• **INSTRUCTIONS FOR THE TASK**: Reproduce exactly the lines below from the one containing "This directory contains" through the one containing "## Prerequisites", including both, and nothing else.

• **SUPPLIED MATERIAL**:
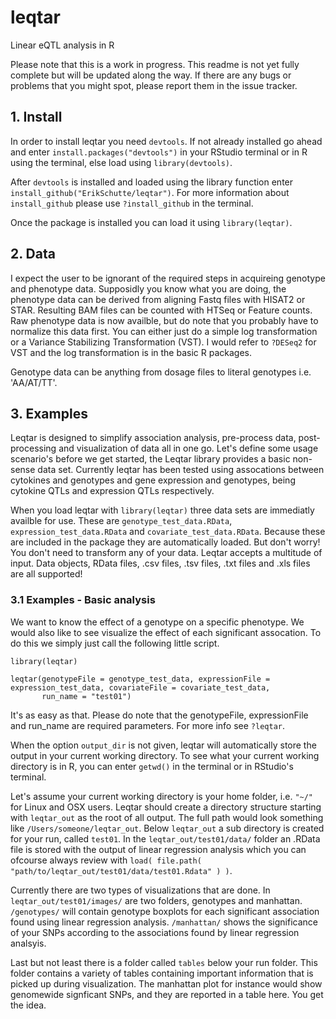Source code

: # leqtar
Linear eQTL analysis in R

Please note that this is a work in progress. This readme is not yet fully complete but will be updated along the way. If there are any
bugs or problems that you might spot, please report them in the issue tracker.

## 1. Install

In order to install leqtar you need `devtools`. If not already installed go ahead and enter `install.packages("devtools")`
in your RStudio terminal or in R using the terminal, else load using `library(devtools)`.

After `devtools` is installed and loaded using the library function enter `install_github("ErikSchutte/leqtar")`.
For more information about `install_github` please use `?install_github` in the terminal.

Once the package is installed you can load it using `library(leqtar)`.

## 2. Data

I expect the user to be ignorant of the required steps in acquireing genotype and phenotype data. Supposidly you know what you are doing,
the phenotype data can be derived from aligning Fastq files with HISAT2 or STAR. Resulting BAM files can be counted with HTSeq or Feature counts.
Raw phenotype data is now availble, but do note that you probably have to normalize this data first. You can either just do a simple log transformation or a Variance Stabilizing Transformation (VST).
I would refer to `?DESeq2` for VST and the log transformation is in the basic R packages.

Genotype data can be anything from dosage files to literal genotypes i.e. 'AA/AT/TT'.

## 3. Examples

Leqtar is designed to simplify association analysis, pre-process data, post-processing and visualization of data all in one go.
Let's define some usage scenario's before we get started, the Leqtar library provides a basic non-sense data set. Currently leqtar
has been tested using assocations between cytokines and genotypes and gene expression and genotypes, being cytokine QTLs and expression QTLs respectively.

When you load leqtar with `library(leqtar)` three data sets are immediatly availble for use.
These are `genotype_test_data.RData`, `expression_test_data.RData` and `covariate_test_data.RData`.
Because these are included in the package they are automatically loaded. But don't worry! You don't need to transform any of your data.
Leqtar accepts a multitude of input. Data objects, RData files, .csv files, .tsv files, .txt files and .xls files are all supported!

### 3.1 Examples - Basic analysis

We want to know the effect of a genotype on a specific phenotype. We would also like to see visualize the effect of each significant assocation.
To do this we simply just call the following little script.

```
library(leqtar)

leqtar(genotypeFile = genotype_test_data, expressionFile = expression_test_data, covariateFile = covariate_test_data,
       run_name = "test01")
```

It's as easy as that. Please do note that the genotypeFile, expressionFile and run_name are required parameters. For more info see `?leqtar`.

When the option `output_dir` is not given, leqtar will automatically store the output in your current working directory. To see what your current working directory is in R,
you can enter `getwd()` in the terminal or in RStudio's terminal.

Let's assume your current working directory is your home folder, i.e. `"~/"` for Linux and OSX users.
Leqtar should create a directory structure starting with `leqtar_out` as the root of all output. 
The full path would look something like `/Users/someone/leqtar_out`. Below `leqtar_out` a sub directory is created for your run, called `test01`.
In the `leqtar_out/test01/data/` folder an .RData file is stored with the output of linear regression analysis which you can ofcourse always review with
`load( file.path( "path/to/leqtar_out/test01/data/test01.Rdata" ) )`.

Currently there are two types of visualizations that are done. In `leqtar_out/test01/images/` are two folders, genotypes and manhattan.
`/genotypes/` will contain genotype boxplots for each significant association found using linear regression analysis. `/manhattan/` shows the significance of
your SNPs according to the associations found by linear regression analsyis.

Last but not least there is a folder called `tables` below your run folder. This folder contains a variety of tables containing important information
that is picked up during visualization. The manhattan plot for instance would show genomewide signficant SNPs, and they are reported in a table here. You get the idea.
---
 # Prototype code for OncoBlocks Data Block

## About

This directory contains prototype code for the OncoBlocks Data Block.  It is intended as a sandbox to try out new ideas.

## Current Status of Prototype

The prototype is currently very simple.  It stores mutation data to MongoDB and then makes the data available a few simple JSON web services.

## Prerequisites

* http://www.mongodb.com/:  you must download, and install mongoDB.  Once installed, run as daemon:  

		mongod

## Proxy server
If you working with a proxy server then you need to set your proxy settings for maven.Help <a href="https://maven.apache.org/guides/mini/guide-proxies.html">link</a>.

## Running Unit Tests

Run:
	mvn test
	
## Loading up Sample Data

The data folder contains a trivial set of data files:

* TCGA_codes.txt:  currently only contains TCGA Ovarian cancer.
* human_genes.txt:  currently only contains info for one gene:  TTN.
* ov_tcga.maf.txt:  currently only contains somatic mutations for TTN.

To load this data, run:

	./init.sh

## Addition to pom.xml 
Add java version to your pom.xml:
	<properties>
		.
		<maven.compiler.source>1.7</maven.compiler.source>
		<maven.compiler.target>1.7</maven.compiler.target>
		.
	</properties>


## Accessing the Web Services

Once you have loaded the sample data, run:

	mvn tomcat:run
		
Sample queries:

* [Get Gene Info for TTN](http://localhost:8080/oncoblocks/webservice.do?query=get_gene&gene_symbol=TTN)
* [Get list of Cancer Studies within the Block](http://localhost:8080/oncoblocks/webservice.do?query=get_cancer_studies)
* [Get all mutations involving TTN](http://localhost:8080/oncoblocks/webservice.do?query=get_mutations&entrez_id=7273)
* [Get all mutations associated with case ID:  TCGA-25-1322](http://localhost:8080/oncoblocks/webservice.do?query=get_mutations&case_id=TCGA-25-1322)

• **WRITTEN RESPONSE**:
This directory contains prototype code for the OncoBlocks Data Block.  It is intended as a sandbox to try out new ideas.

## Current Status of Prototype

The prototype is currently very simple.  It stores mutation data to MongoDB and then makes the data available a few simple JSON web services.

## Prerequisites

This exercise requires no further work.